They’re often seen as the big bad wolves. They’re illegal to keep as pets in most states, and those removed from such living conditions, according to a local wolf rescue group, are predictably sent to their untimely deaths. Then there are those wolves that end up on fur farms, whose sole purpose is to die for their pelts.
Wolves, like so many kids who lash out due to abuse, neglect or abandonment, are often misunderstood, said Teo Alfero, CEO and founder of the Acton-based Wolf Connection, a nonprofit wolf rescue and human empowerment center. That’s because, he added, wolves, too, have had similar experiences with abuse, neglect and abandonment.
In “Remaking Wolf Connection,” a new documentary in two parts, filmmakers share how Alfero’s Wolf Connection is saving wolves’ lives, and saving kids, too.

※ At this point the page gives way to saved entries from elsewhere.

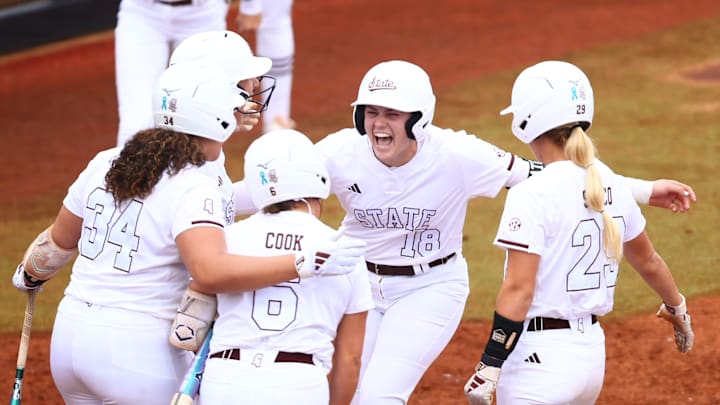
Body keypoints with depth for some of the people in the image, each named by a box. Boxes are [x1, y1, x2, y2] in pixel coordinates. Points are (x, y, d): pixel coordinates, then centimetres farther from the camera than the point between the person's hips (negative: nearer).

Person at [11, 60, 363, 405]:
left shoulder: (106, 164, 8)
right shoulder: (193, 188, -14)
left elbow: (60, 241, 21)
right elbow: (210, 270, -31)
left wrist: (29, 276, 43)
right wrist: (305, 263, -32)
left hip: (70, 335, 7)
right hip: (138, 350, -7)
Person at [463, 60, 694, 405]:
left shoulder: (532, 195, -15)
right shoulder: (612, 186, 7)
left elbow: (518, 289, -19)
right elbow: (647, 261, 21)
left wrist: (490, 365, -18)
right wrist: (676, 307, 39)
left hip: (538, 357, -8)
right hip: (592, 349, 8)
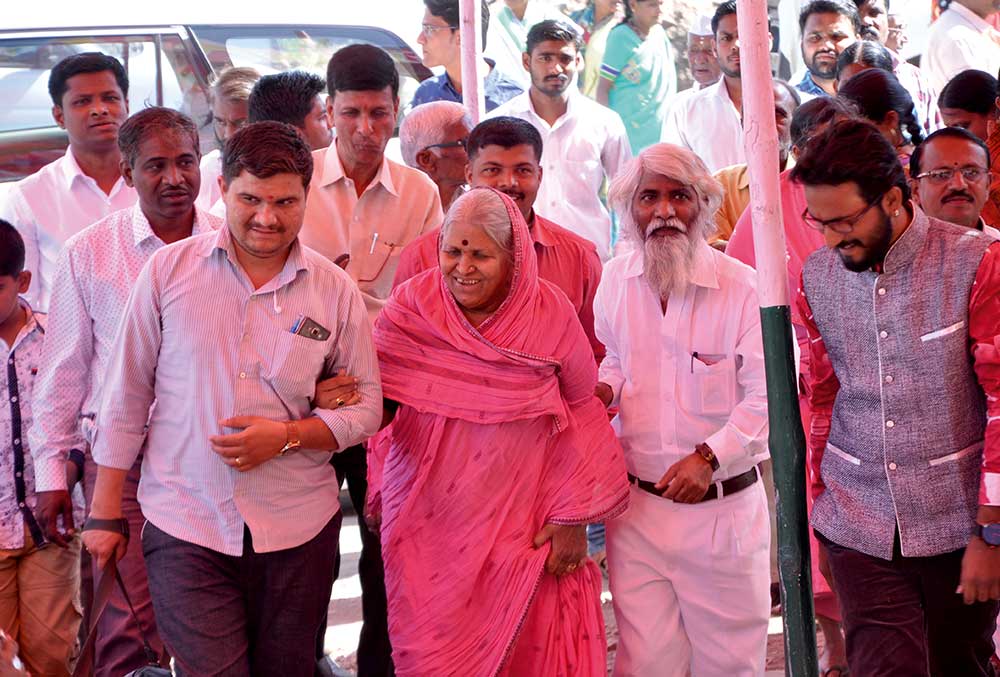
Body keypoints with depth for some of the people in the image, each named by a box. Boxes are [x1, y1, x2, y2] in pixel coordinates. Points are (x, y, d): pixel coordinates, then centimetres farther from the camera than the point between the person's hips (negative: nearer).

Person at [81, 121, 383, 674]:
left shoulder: (335, 290, 0)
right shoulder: (169, 270, -2)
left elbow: (365, 406, 4)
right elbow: (126, 396, 2)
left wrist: (287, 436, -13)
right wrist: (105, 511, 4)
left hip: (298, 526, 2)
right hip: (185, 527, -2)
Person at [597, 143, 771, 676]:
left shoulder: (741, 286, -11)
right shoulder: (616, 281, 4)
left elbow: (768, 393, -12)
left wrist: (709, 456, -22)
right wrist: (606, 389, -2)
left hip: (723, 507, -3)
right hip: (637, 506, 3)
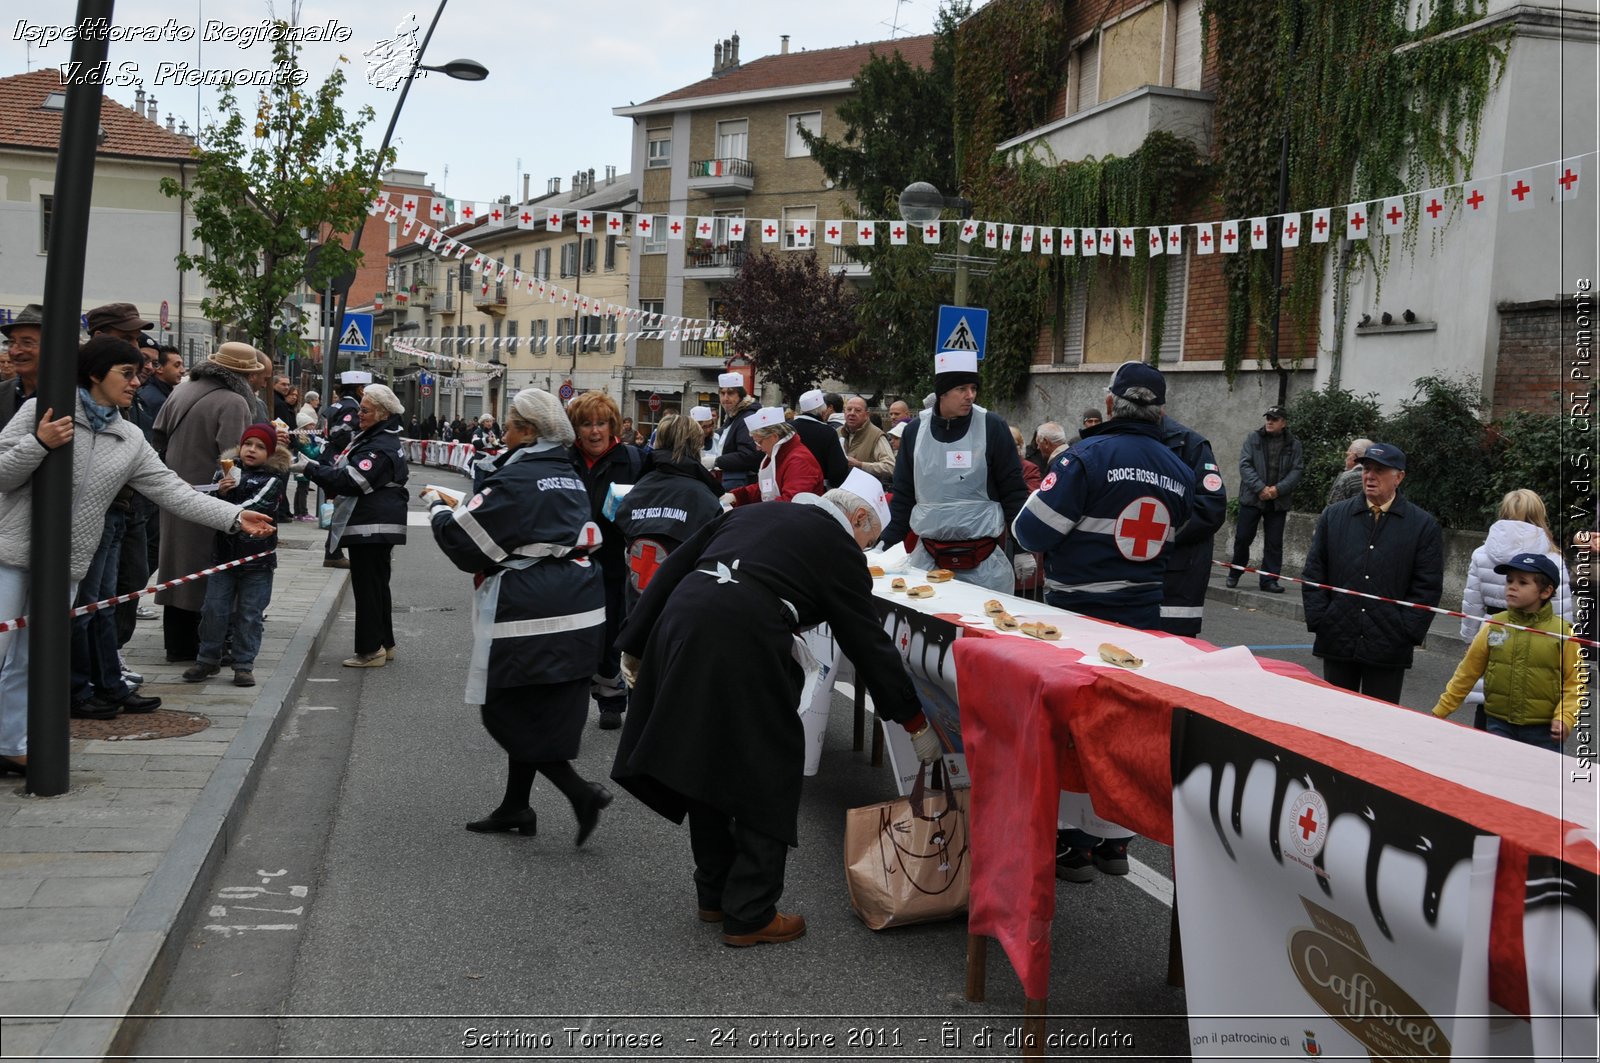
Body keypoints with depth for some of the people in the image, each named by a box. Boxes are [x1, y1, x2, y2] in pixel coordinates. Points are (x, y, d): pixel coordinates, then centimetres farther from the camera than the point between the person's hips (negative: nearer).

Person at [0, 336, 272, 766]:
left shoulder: (131, 441, 7)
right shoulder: (40, 410, -5)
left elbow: (173, 491, 2)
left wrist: (235, 517, -6)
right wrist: (39, 444, -24)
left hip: (66, 567, 4)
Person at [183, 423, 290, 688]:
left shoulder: (275, 476, -3)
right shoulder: (226, 469, 8)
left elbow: (260, 506, -15)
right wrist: (220, 492, -14)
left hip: (257, 555, -3)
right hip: (224, 551, 3)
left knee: (250, 614, 4)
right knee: (214, 608, 6)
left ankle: (244, 664, 13)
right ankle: (208, 659, 21)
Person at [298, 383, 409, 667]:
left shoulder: (381, 447, -18)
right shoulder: (374, 438, 16)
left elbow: (350, 481, -24)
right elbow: (350, 472, 22)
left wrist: (311, 468, -19)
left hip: (371, 526, -11)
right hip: (378, 524, 11)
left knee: (367, 586, -5)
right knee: (378, 584, 17)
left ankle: (370, 649, 0)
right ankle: (384, 644, 25)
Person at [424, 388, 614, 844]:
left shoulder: (516, 478, -13)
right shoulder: (568, 476, 13)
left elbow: (464, 539, -11)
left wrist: (437, 505, 9)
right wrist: (457, 508, 24)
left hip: (529, 614, -9)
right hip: (577, 606, 9)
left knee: (506, 709, 1)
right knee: (533, 712, 16)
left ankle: (580, 792, -5)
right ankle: (516, 806, 25)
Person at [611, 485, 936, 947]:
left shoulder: (749, 512, 25)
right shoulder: (839, 548, 9)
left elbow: (672, 570, 20)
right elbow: (870, 644, 10)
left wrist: (636, 645, 23)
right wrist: (915, 723, 19)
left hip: (678, 626, 7)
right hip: (744, 644, -7)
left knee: (704, 762, 20)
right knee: (769, 776, 9)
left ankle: (714, 894, 34)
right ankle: (750, 916, 15)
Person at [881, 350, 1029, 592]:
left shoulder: (992, 427, -3)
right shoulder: (916, 430, 4)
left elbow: (1013, 492, 0)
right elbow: (903, 497, 11)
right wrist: (882, 547, 5)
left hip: (983, 562, -2)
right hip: (927, 558, 2)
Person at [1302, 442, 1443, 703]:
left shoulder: (1424, 525, 1)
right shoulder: (1333, 516, 7)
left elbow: (1427, 587, -1)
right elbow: (1313, 573, 8)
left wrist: (1406, 632, -8)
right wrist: (1318, 620, -1)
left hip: (1388, 649, -2)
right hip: (1337, 642, 2)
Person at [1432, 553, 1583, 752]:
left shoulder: (1562, 632, -5)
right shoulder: (1493, 626, 1)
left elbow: (1574, 683, -1)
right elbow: (1467, 672, 8)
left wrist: (1565, 719, -15)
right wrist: (1440, 711, 10)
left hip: (1543, 731, -1)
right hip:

“Wolves are extremely generous,” Alfero told The Signal in a recent interview. “They’re very loving and accepting, very much like a dog, but even more — they’re wilder and more primal. So, the moment that kids feel part of the wolf pack, it’s a little bit like what happens to them when they become part of a gang. They become close-knit.”
On Saturday, which was International Wolf Day, the Ecoflix streaming platform premiered the first part of “Remaking Wolf Connection.” This initial installment of the film is available as part of a subscription to the not-for-profit Ecoflix service that gives 100% of its membership fees to ongoing wildlife and conservation efforts.
Zoe Sobol, a spokeswoman for Ecoflix, said the film is called “Remaking Wolf Connection” because it covers the current expansion — the remaking, if you will — of the educational sanctuary and wilderness retreat, but it’s ultimately about the good the organization does for animals and kids alike, and the need to grow awareness and expand the work being done at Wolf Connection.
“It’s telling the story of Wolf Connection,” Sobol told The Signal, “and how important these canines — these wolves — are to the rehabilitation and the support of young people who need support in a variety of different ways, and how, actually, these canines are a really good way of working with young people to get them to engage in a way that they might not have done before.”
Wolf Connection is the creation of Alfero, who was born and raised in Argentina and is the product of parents and grandparents involved in education and legislation supporting youth development there. Alfero said he moved to California in 1999 and eventually worked with various organizations as an “interventionist for families,” teaching anti-bullying and also working as a foster care advocate, among other work he did to support teens and young adults.
Of course, Alfero has always loved animals, he added, and he rescued his first wolf in 2006. In 2010, according to his website, he started Wolf Connection as a means to provide a sanctuary for the wolves that he and his group rescues, and to help at-risk youth by way of animal/nature experience workshops and retreats that build self-esteem and encourage personal growth and spiritual awareness.
In 2015, thanks to an angel supporter and other donors, Alfero’s team purchased 165 acres in the mountains of the Angeles National Forest near Acton. Then, in fall 2021, Wolf Connection received support from David Casselman, a philanthropist and the CEO and founder of Ecoflix, to expand upon the facility, offering more free roaming for the wolves, bunk houses for summer and weekend camps, a mess hall, viewing areas for the public and more.
“Remaking Wolf Connection” somewhat chronicles this expansion. The second part of the film is still in the works and should capture the completion of the project, which Alfero expects by the end of the year, though that depends on any further delays caused by rising costs for materials, he said. Still, Alfero and Wolf Connection continue their work at hand.
According to Peter von Puttkamer, the film’s director, Wolf Connection has saved more than 80 wolves.
“These are animals that come from fur farms, where they were going to be killed for their fur, and animals from the wild that shouldn’t have been pets, basically given to someone, or animals that have been tied to a stake outside a coffee shop in Alaska and people would throw rocks at them. You know, that kind of thing.”
Puttkamer, like Alfero, also has experience with helping today’s young people. He said that’s one of the reasons he wanted to be a part of “Remaking Wolf Connection.”
“In addition to my wildlife work,” he said, “I produced films with and for Native American communities for a long time in Canada and in the States. And so, I did a lot of films on youth empowerment. Sometimes it was rediscovering their culture, connecting to medicine people and finding out about parts of their culture they hadn’t seen. So, to me, this was kind of a natural move in that direction.”
Puttkamer said he admires the work Wolf Connection is doing for wolves and young people alike, and he hopes “Remaking Wolf Connection” will create more awareness and inspire more growth for Wolf Connection.
“I really wanted to convey the fact that Wolf Connection is really doing some good work,” he said. “I mean, the people in charge can see the improvements in the kids, they can see the benefit of it. So, you have a heavy investment on the part of the educational system in California.”
Alfero said that Wolf Connection works mostly with school districts and community-based programs in the Antelope Valley, offering eight-week programs for at-risk youth. But his facility welcomes other communities and individuals in the area, including those in the Santa Clarita Valley, who are interested in taking part in his program.